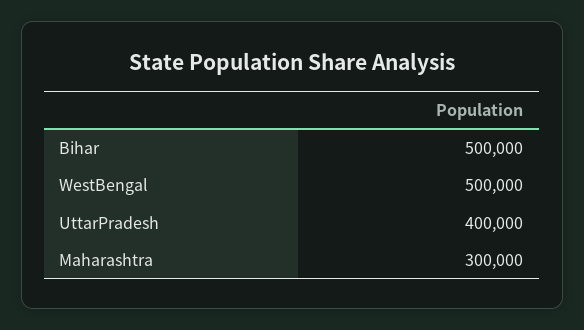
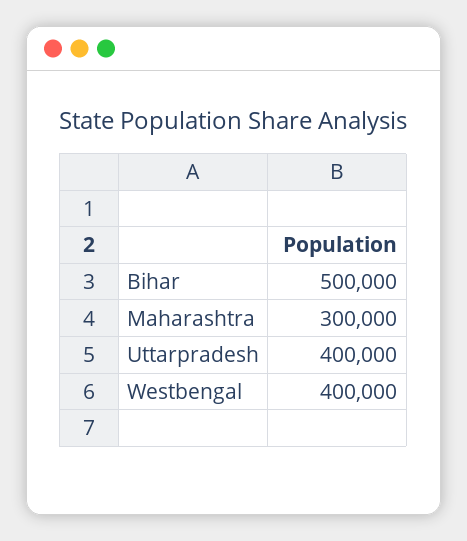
WestBengal: 500000 -> 400000

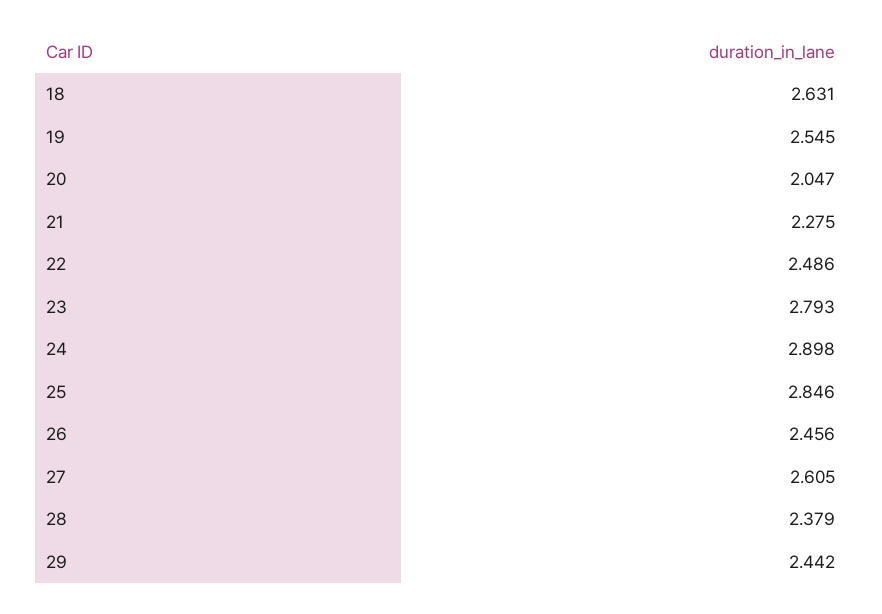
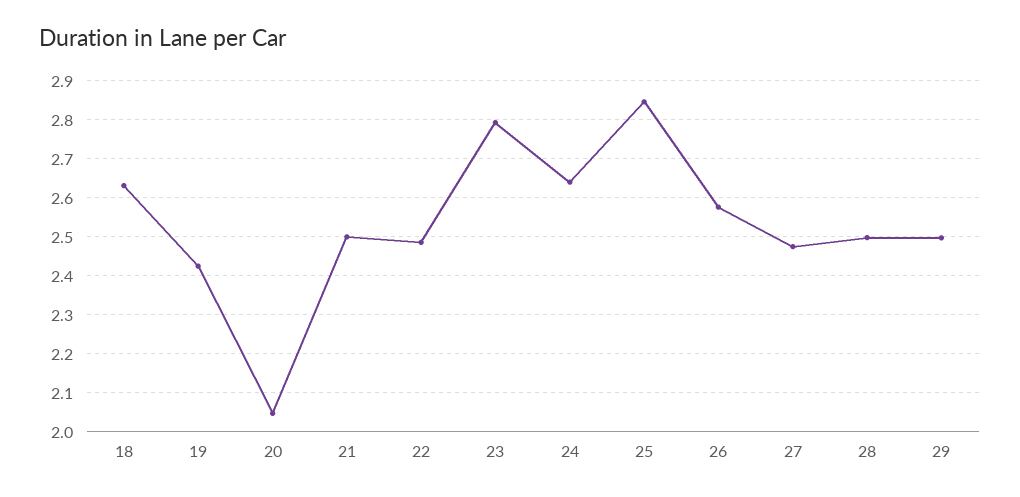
19: 2.545 -> 2.42
21: 2.275 -> 2.5
24: 2.898 -> 2.64
26: 2.456 -> 2.58
27: 2.605 -> 2.48
28: 2.379 -> 2.5
29: 2.442 -> 2.5

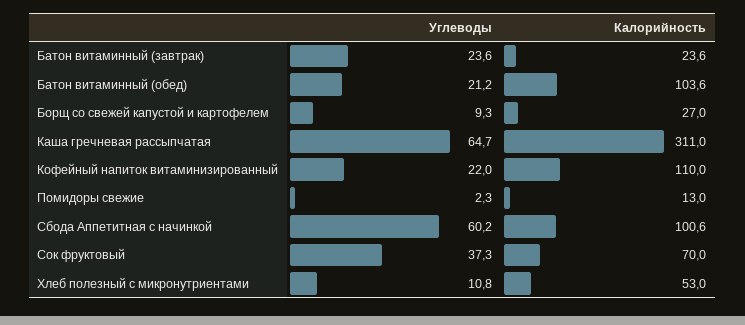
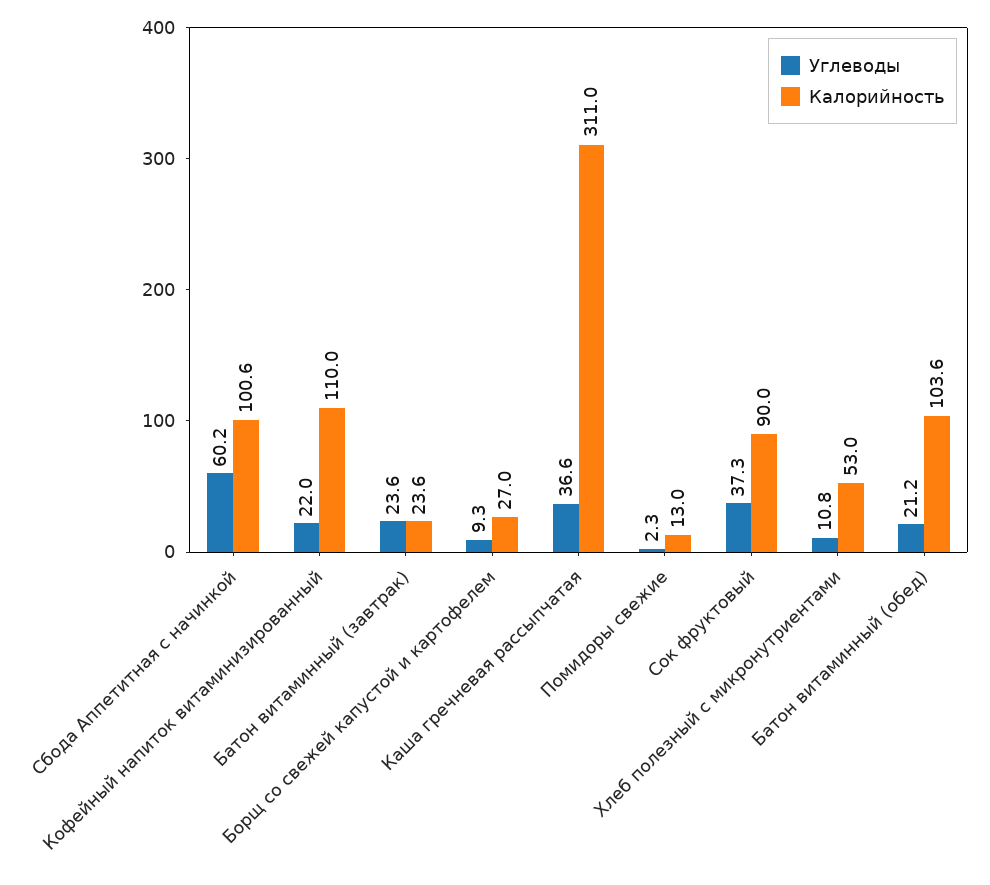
Углеводы, Каша гречневая рассыпчатая: 64.7 -> 36.6
Калорийность, Сок фруктовый: 70 -> 90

Task brief:
Because the pictures are not wanted, retype only the text of every record, exactly as given.

Response for this exercise:
WestBengal: 500000 -> 400000

19: 2.545 -> 2.42
21: 2.275 -> 2.5
24: 2.898 -> 2.64
26: 2.456 -> 2.58
27: 2.605 -> 2.48
28: 2.379 -> 2.5
29: 2.442 -> 2.5

Углеводы, Каша гречневая рассыпчатая: 64.7 -> 36.6
Калорийность, Сок фруктовый: 70 -> 90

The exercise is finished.